= Le Petit Duc =

Opéra comique in three acts by Charles Lecocq

Poster for 1888 revival at the Théâtre Eden

Le Petit Duc (/fr/; The Little Duke) is an opéra comique in three acts by Charles Lecocq. The French libretto was by Henri Meilhac and Ludovic Halévy.

==Performance history==
The opera was first presented at the Théâtre de la Renaissance, Paris, on 25 January 1878 and revived there in the 1879, 1881 and 1883 seasons with Granier. The first run – 301 performances – confirmed the stardom of Jeanne Granier and was a major financial success for the theatre, which took 6,000 francs a night.

The United States premiere was given on Broadway at Booth's Theatre on 17 March 1879 with a cast that included William H. MacDonald as Montlandry and Florence Ellis in the title role. It was staged again in Paris at the Théâtre Eden in 1888 (with Granier and Dupuis), the Bouffes-Parisiens in 1897 and the Théâtre des Variétés in 1904. It continued to be seen regularly in France up to the Second World War.

It was first performed in London on 27 April 1878, and then in 1881 Granier, Mily-Meyer, Alexandre, Jolly and Desclauzas appeared in a production. Its popularity was such that 1878 also saw premieres in Vienna, Berlin, Prague, Brussels, Amsterdam, Stockholm, Madrid, Turin and Budapest. New York (and Mexico) first saw the piece in March 1879, with other productions in America showing up to 1896.
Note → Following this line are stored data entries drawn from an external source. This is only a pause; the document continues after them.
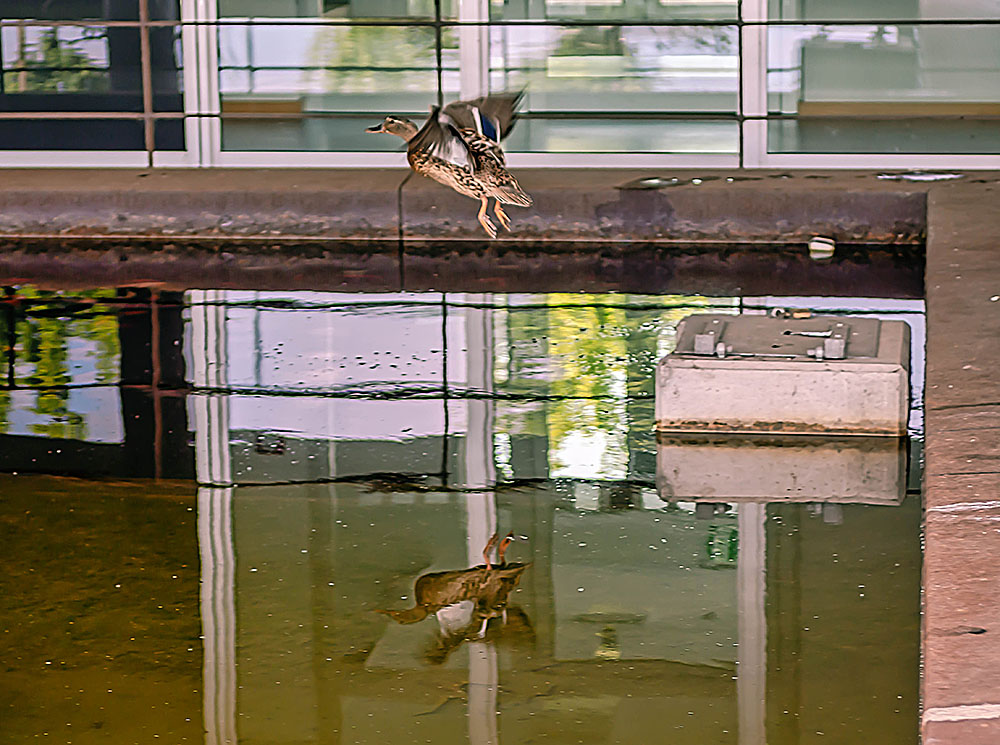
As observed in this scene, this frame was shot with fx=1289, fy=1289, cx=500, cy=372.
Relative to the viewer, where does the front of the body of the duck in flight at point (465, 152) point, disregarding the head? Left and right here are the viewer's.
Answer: facing to the left of the viewer

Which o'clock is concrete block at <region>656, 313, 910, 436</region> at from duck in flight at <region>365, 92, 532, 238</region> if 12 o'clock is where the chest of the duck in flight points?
The concrete block is roughly at 8 o'clock from the duck in flight.
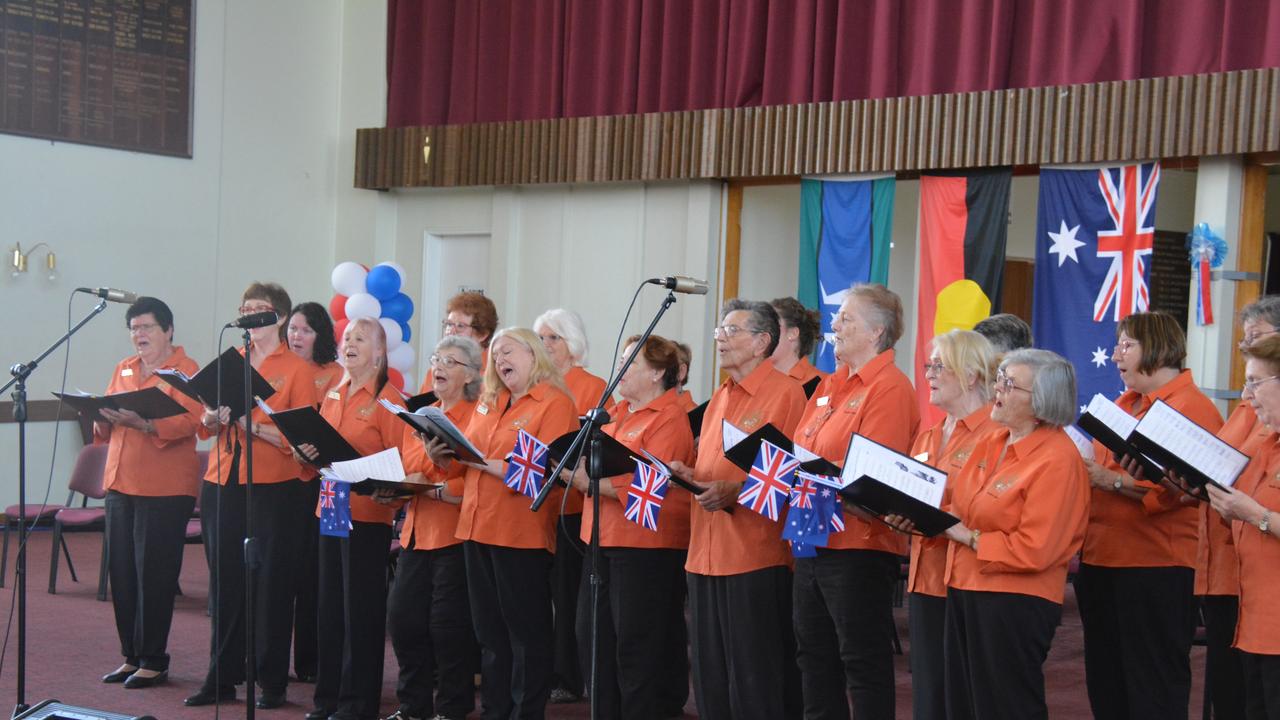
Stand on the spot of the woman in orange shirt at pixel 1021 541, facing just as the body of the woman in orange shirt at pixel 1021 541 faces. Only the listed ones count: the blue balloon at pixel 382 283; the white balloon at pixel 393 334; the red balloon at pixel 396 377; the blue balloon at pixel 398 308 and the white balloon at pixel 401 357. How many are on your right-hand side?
5

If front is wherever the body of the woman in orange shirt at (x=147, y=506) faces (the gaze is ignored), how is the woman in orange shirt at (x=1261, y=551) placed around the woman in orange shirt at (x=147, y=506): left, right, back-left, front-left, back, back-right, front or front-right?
left

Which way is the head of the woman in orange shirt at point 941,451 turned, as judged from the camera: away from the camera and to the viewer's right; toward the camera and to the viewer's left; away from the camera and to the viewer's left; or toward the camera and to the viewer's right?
toward the camera and to the viewer's left

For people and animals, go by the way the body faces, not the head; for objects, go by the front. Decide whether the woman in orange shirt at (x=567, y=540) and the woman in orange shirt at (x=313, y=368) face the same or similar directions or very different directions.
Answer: same or similar directions

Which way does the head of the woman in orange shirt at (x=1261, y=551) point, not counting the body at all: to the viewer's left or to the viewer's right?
to the viewer's left

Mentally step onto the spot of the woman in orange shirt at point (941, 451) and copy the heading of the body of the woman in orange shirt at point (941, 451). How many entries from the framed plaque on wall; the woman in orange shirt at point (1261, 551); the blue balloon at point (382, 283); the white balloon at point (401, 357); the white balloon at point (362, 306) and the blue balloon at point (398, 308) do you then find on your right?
5

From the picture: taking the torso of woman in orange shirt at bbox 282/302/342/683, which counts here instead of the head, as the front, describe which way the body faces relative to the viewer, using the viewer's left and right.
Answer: facing the viewer and to the left of the viewer

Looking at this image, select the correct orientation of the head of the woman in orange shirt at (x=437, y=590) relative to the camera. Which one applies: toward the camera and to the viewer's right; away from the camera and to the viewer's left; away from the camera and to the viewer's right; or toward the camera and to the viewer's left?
toward the camera and to the viewer's left

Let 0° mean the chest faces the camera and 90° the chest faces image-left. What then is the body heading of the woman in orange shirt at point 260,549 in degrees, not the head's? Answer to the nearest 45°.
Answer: approximately 45°

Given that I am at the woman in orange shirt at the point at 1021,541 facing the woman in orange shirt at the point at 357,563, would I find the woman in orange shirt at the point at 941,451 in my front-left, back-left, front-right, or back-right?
front-right

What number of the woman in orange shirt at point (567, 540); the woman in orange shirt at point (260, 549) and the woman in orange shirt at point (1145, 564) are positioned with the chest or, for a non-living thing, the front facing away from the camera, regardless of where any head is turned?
0

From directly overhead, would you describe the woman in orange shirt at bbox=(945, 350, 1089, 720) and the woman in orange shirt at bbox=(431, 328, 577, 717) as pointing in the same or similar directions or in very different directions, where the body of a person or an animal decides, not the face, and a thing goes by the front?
same or similar directions

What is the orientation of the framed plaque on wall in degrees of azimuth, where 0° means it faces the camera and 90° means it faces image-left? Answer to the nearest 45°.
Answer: approximately 315°

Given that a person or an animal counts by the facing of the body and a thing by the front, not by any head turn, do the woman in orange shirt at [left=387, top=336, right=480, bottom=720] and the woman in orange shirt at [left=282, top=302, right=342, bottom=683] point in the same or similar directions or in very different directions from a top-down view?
same or similar directions

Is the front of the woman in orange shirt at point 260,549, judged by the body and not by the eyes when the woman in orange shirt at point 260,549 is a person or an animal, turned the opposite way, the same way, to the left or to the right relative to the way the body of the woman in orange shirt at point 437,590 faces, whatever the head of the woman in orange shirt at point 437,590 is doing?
the same way
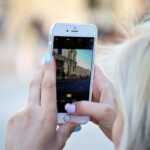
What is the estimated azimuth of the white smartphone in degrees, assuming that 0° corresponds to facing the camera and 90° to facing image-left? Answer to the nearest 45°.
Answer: approximately 0°
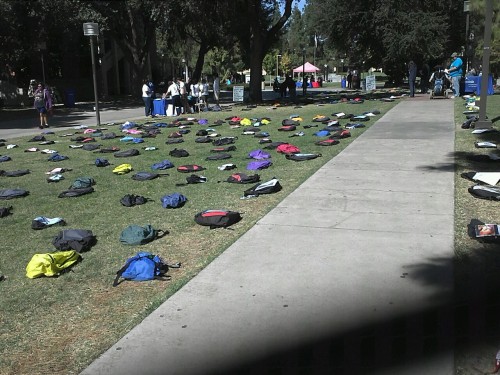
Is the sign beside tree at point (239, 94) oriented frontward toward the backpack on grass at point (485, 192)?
yes

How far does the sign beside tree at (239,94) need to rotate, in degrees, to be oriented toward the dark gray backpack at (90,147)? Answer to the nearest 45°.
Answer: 0° — it already faces it

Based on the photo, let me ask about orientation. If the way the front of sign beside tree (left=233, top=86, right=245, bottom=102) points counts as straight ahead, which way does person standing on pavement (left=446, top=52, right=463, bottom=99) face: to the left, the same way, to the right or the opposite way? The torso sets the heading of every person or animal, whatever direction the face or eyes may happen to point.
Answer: to the right

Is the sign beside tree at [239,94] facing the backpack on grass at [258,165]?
yes

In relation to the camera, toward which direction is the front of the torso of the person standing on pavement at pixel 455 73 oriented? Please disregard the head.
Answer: to the viewer's left

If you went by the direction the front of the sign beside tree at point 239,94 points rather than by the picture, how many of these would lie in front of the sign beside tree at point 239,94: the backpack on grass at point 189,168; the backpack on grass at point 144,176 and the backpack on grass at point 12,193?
3

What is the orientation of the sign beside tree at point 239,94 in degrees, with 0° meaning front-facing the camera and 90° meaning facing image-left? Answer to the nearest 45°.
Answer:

==Roles and role creators==

| Role | Voice type | Premiere Cast, 25 January 1878 (Conductor: Raoul Madier de Montjau) |
| Duke of Parthenay | soprano | Jeanne Granier |
| Duchess Blanche of Parthenay | soprano | Mily-Meyer |
| Diane de Château-Lansac | mezzo-soprano | Marie Desclauzas |
| Frimousse | tenor | Jean-François Berthelier |
| Montlandry | baritone | Eugène Vauthier |
| De la Roche-Tonnerre | soprano | Léa d'Asco |
| De Navaille | tenor | Urbain |
| Bernard |  | Caliste |
| De Monchevrier |  | Elim |
| De Tanneville |  | Bovet |
| De Champvallier |  | Hervier |
| De Mérignac |  | Deberg |
| De Nancey |  | Desclos |
| De Pontgrivard |  | Duchosal |
| De Champlâtre | soprano | Piccolo |
| Julien |  | Panseron |
| Henri |  | Ribe |
| Helene |  | Lasselin |
| Gontran |  | Dianie |
| Gaston |  | Davenay |
| Saint Anémoine | mezzo-soprano |  |
Courtiers, soldiers, pupils

==Synopsis==
The first act of the opera is set in the Oeil-de-Boeuf at Versailles. The very young Duke of Parthenay has been married by his family to Blanche de Cambry, the young daughter of a rich family. Two tutors, Frimousse and Montlandry, are arguing. Although the adolescent couple would like to spend some time together, the families decide that as they are both very young, the wife should go to a private school for aristocratic ladies for two years, while the furious young husband is sent off to be the colonel of a regiment. He wants to get back to his wife, and leads the regiment to the convent school.

The second act opens at the ladies college in Lunéville run by Diane de Château-Lansac, and where Frimousse is teaching the girls. The principal learns that the regiment of Parthenay has surrounded her school. The little duke has meanwhile taken the disguise of a peasant girl while his men lay siege, and manages to gain entry to the school and meet his wife. However, the principal discovers them and tells him that war has broken out at the frontier. He and his men are forced to leave, along with Frimousse, who is dragged from his hiding place to go with them.

The setting for the third act, a camp by a battlefield, sees the duke's regiment arrive in time to help win victory for the French troops. Returning to his tent, the little duke discovers there his Blanche, who has run away from the school. As a recompense he is allowed to be fully reunited with his wife and they set off for Versailles to bring news of the French victory to the king.

==Recordings==
A recording of thirteen excerpts was made at the Théâtre des Champs-Élysées in Paris in 1953 with Nadine Renaux, Liliane Berton, Willy Clément, René Hérent and Freda Betti, conducted by Jules Gressier.